• [Bloc de texte]:

────────────────────────────────────────

Confinés, soit, puisqu'il le faut, étouffés dans cette torpeur mauvaise, non !
Nous allons nous plier aux décisions de nos gouvernants, admettre qu'ils font de leur mieux, et que ce n'est pas facile par les temps qui courent.
Tout le monde se pose beaucoup de questions, sur l'après, le comment. Les préoccupations matérielles, économiques, s'invitent vite dans le débat. Avant l'après, restons pour le moment sur le maintenant.
Là encore, à Agorreta, nous essayons de tenir tout ça à distance, autant que nous le pouvons.
Nous avons cette chance immense de bénéficier des meilleures conditions.
Le confinement est plus facile, à la campagne.
Les préoccupations matérielles plus légères, quand on sait pouvoir tenir, évidemment.

────────────────────────────────────────

• [Jeu de données]:
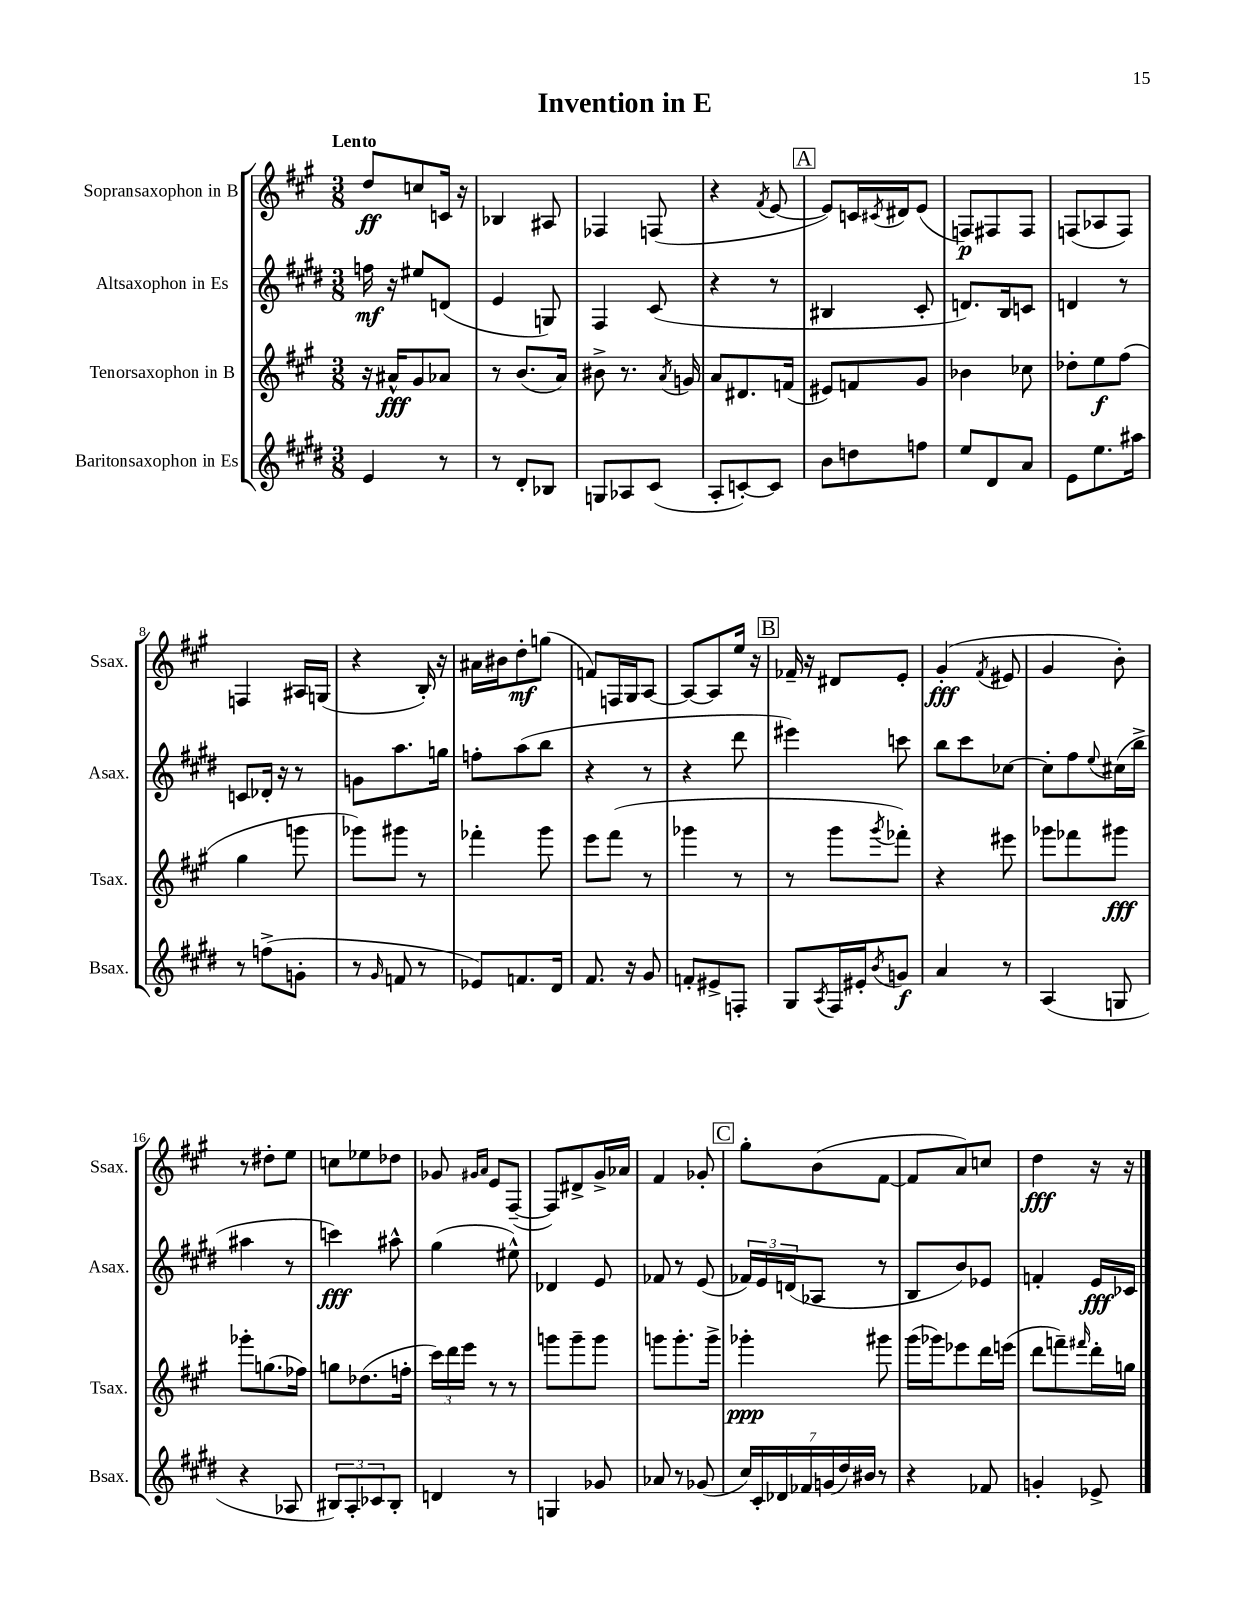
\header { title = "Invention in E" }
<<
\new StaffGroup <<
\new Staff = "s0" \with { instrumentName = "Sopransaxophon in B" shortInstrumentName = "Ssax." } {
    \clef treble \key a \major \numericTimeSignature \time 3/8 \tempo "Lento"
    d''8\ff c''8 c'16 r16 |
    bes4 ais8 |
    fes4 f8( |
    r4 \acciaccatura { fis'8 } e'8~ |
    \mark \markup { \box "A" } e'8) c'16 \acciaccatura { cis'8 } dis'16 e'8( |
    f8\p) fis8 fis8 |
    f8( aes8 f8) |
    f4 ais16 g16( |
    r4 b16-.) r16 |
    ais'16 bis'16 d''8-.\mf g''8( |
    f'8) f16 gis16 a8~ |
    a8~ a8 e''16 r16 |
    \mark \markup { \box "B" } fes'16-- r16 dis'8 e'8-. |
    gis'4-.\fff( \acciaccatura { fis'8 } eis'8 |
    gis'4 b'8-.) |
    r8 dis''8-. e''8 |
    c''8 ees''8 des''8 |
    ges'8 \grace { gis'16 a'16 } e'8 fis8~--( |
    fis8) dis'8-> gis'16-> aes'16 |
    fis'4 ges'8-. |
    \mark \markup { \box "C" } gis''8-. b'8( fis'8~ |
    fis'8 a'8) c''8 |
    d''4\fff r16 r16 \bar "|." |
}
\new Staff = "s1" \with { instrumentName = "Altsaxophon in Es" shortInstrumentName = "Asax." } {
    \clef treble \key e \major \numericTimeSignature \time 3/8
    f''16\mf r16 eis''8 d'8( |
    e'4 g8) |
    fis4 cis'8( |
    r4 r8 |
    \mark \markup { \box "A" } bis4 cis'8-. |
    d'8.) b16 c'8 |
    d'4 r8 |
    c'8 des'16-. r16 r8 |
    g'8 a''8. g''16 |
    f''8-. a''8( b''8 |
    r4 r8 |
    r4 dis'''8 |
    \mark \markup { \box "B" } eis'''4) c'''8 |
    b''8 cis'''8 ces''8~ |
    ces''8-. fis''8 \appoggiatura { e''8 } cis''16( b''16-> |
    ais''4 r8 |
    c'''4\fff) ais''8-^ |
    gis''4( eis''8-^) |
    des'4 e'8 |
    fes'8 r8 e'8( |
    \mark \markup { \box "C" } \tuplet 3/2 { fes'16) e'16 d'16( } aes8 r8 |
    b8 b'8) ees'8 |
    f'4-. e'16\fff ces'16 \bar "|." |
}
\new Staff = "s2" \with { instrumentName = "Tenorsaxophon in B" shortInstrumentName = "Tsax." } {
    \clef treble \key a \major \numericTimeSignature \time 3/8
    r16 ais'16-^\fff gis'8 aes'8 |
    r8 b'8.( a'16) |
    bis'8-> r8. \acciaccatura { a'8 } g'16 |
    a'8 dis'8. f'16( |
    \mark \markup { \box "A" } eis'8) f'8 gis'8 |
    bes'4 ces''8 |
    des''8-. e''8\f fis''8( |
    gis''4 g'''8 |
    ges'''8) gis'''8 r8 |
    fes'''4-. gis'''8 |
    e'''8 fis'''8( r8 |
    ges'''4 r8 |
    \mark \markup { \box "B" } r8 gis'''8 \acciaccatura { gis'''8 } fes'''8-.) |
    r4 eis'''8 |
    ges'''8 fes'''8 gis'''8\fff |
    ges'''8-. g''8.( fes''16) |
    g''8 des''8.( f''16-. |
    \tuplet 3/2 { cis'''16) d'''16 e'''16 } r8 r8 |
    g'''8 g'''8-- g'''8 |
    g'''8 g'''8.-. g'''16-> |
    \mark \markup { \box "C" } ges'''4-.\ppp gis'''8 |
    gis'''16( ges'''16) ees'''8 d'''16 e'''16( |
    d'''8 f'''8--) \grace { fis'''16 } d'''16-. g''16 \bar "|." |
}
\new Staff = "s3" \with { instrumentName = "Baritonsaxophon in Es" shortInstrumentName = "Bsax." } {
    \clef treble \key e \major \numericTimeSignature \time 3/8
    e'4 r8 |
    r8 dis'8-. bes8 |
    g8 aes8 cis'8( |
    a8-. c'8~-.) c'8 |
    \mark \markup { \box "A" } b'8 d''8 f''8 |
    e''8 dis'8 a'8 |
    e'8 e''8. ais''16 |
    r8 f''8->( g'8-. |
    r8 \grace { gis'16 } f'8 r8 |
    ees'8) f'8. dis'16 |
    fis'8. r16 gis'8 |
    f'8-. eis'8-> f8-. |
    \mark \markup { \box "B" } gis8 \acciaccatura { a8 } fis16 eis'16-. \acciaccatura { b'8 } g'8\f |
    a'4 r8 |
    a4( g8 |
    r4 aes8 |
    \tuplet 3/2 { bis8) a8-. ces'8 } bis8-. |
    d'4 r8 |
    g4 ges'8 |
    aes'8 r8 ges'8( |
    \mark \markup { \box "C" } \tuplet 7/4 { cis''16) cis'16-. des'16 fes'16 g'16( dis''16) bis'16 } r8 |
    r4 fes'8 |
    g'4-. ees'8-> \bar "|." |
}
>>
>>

────────────────────────────────────────

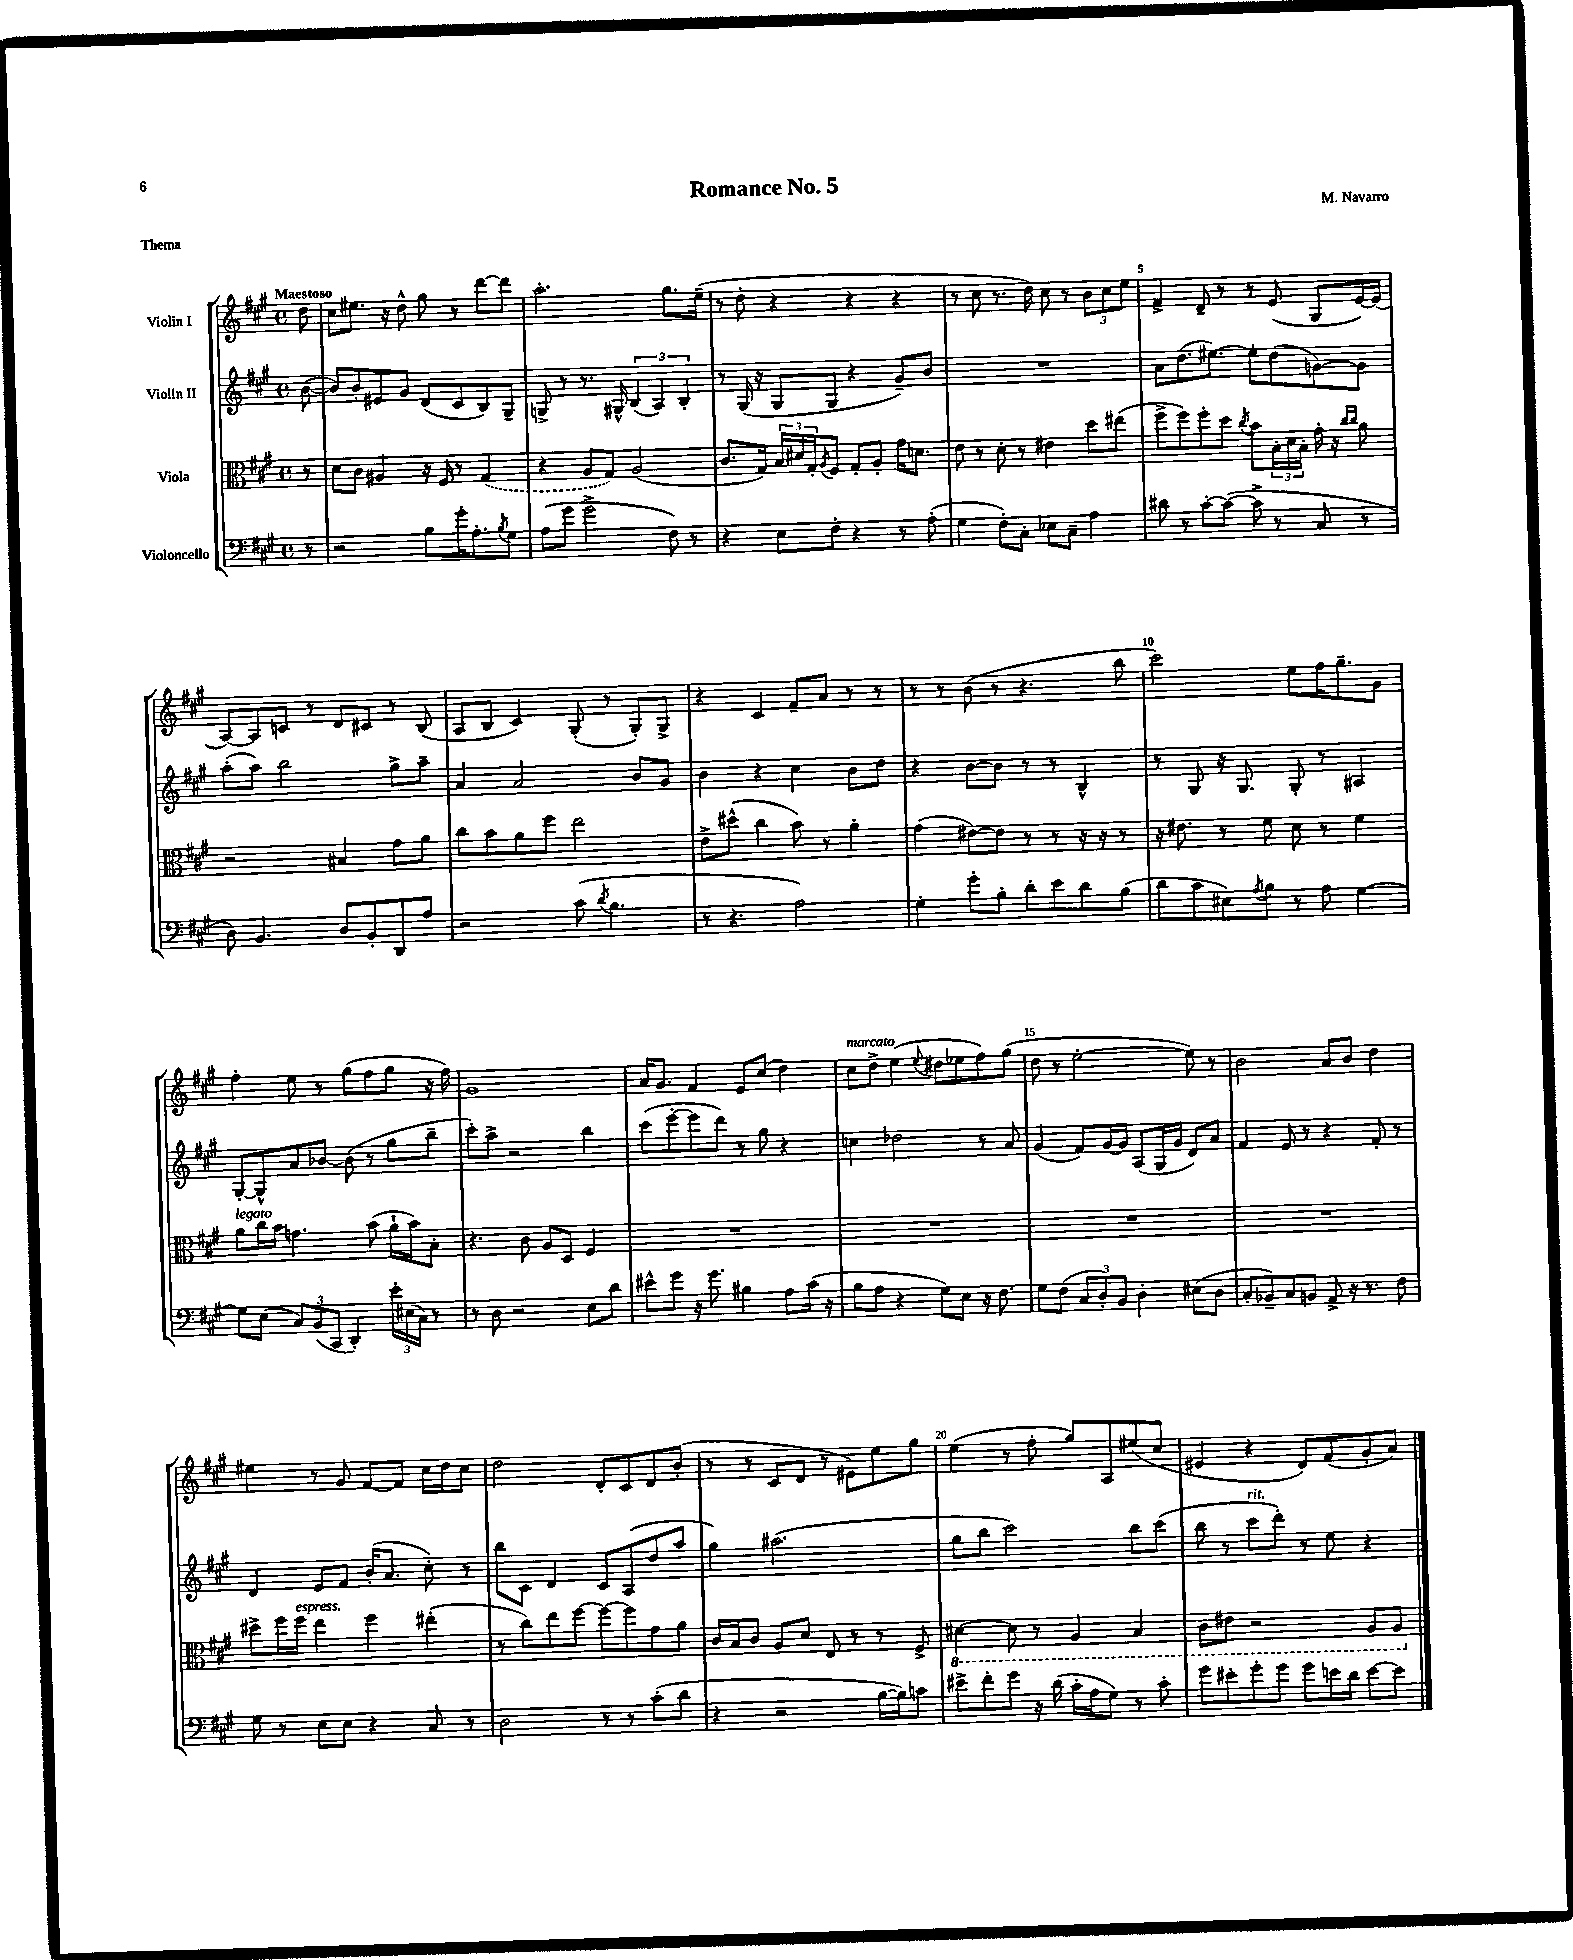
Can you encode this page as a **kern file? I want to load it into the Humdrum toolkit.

────────────────────────────────────────

• [À faire]:
1. Les affirmations suivantes concordent-elles avec le texte sur le confinement ? Répondez par oui ou par non pour chacune, en citant les mots décisifs du texte. (a) Le confinement est présenté comme plus facile à la campagne. (b) Le texte refuse de se plier aux décisions des gouvernants. (c) Le texte propose de se pencher d'abord sur l'après.
2. Reproduisez fidèlement le passage du texte sur le confinement qui commence à « Nous allons nous » et se termine à « à la campagne. ».
3. Poursuivez le texte sur le confinement à Agorreta à partir de sa dernière phrase.

• [Exercices corrigés]:
1.
(a) Oui : « Le confinement est plus facile, à la campagne. »
(b) Non : « Nous allons nous plier aux décisions de nos gouvernants »
(c) Non : « Avant l'après, restons pour le moment sur le maintenant. »

2.
Nous allons nous plier aux décisions de nos gouvernants, admettre qu'ils font de leur mieux, et que ce n'est pas facile par les temps qui courent.
Tout le monde se pose beaucoup de questions, sur l'après, le comment. Les préoccupations matérielles, économiques, s'invitent vite dans le débat. Avant l'après, restons pour le moment sur le maintenant.
Là encore, à Agorreta, nous essayons de tenir tout ça à distance, autant que nous le pouvons.
Nous avons cette chance immense de bénéficier des meilleures conditions.
Le confinement est plus facile, à la campagne.

3.
Pour aérer le neurone, et lever la chape de plomb, rien de tel que mes châtaignes.
Les châtaigniers basques ont souffert des effets de ces ravages en masse : l'encre, le chancre, les ont disséminés, au début du siècle dernier.
Plus près de nous, le cynips les a aussi bien inquiétés.
Je suis assez coutumière des analogies oiseuses. Je maintiens pourtant la théorie d'un apprentissage bénéfique à retirer de l'observation de la nature. Les système d'auto-régulation, les équilibres retrouvés après les viroses et autres avanies botaniques, aident à comprendre.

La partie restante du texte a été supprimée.